World War I ended in NJ, years after armistice was signed
RARITAN (Somerset) — Sunday marks 100 years since the end of World War I, and while hostilities stopped at 11 o'clock on the 11th day of the 11th month, the United States' involvement did not officially end until more than two years later in Somerset County.
President Warren G. Harding signed the Knox-Porter Resolution at the estate of New Jersey Sen. Joseph Frelinghuysen in Raritan. The resolution passed the House of Representatives and the Senate on July 1, 1921, and was signed by Harding the next day, according to the House website. The resolution "would not repeal the declaration of the state of war between the U.S. and the Imperial German Government," but rather "declare the state of war to be at an end," according to the website.
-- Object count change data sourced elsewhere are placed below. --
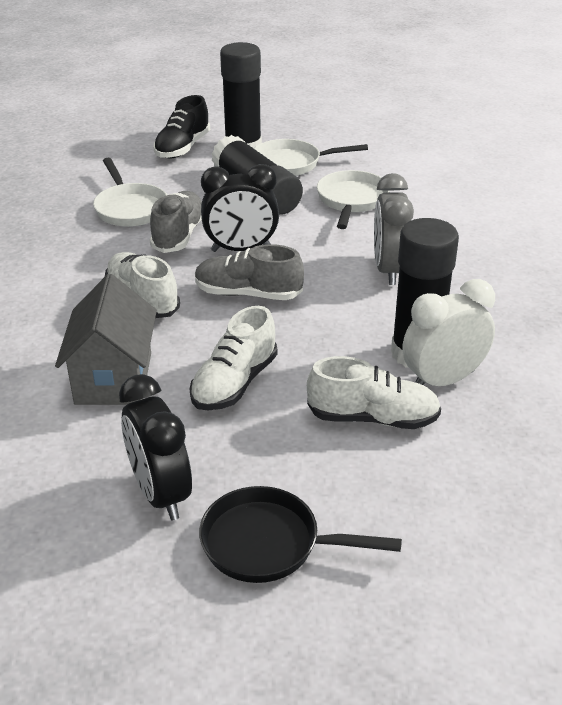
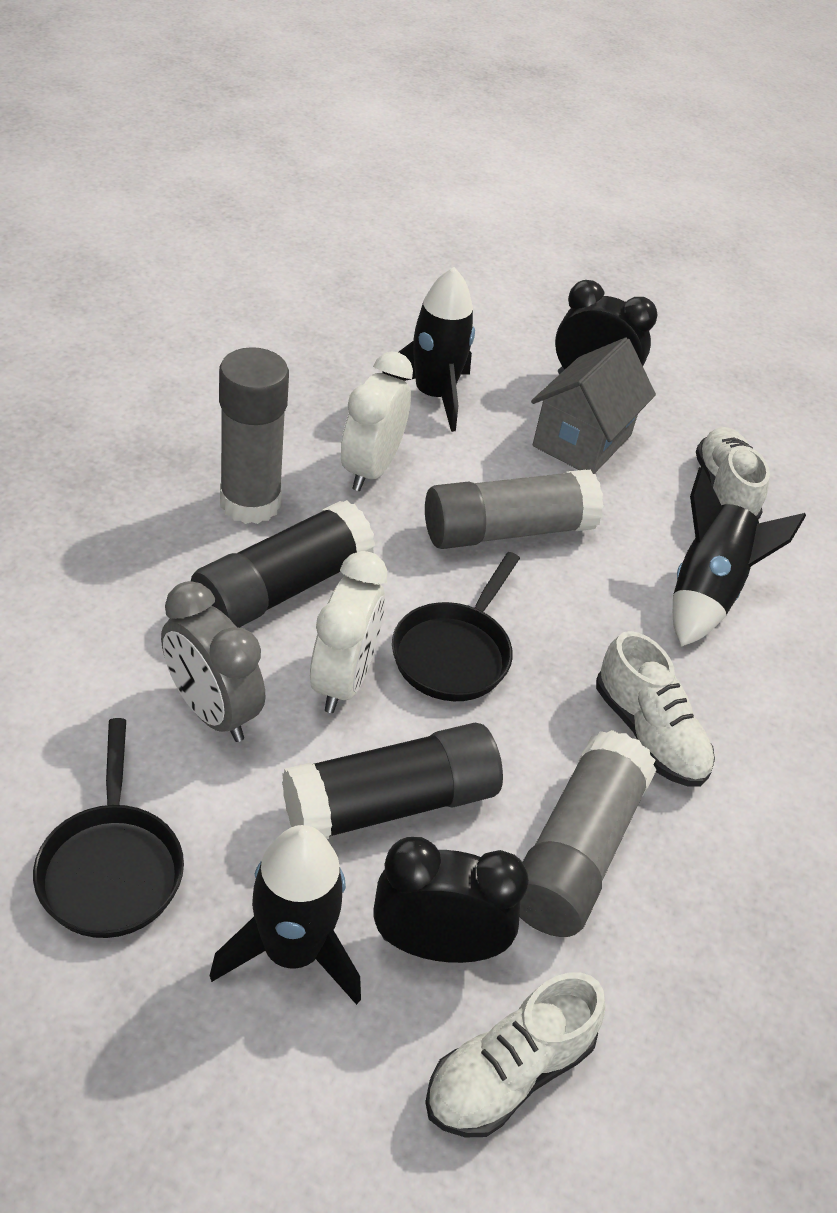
black glue stick: [211,135,303,215] [220,42,262,148] [391,218,459,367] = 3 -> [191,500,375,628] [282,723,503,839] = 2
black pan: [199,486,402,583] = 1 -> [33,718,184,938] [392,552,520,701] = 2
black rocket: none = 0 -> [210,825,361,1005] [382,267,475,432] [673,467,806,647] = 3
black shoe: [153,95,210,159] = 1 -> none = 0
grey glue stick: none = 0 -> [219,347,289,524] [425,470,604,549] [519,730,656,937] = 3
grey shoe: [150,191,202,253] [195,244,304,300] = 2 -> none = 0
white clock: [402,279,495,386] = 1 -> [310,551,387,713] [341,351,413,491] = 2
white pan: [93,158,167,227] [254,139,368,176] [317,170,390,229] = 3 -> none = 0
The resolution also declared peace separately with Austria and Hungary, according to the House website.
Harding signed the resolution ending the war in New Jersey because he was playing golf in the state at the time, according to a post on the Somerset County website. A plaque was placed at the spot of the former Frelinghuysen estate, located on Route 28 in Raritan.
While the Frelinghuysen estate no longer exists there is a plaque where it once stood. The plaque is located near a Burger King on Route 28. The Frelinghuysen name plays a prominent role in New Jersey's political history, most recently with Rep. Rodney Frelinghuysen who announced his retirement from the house this year.
The longtime Representative will be succeeded by Mikie Sherill, marking the first time the 11th Congressional District will have new representation since 1985.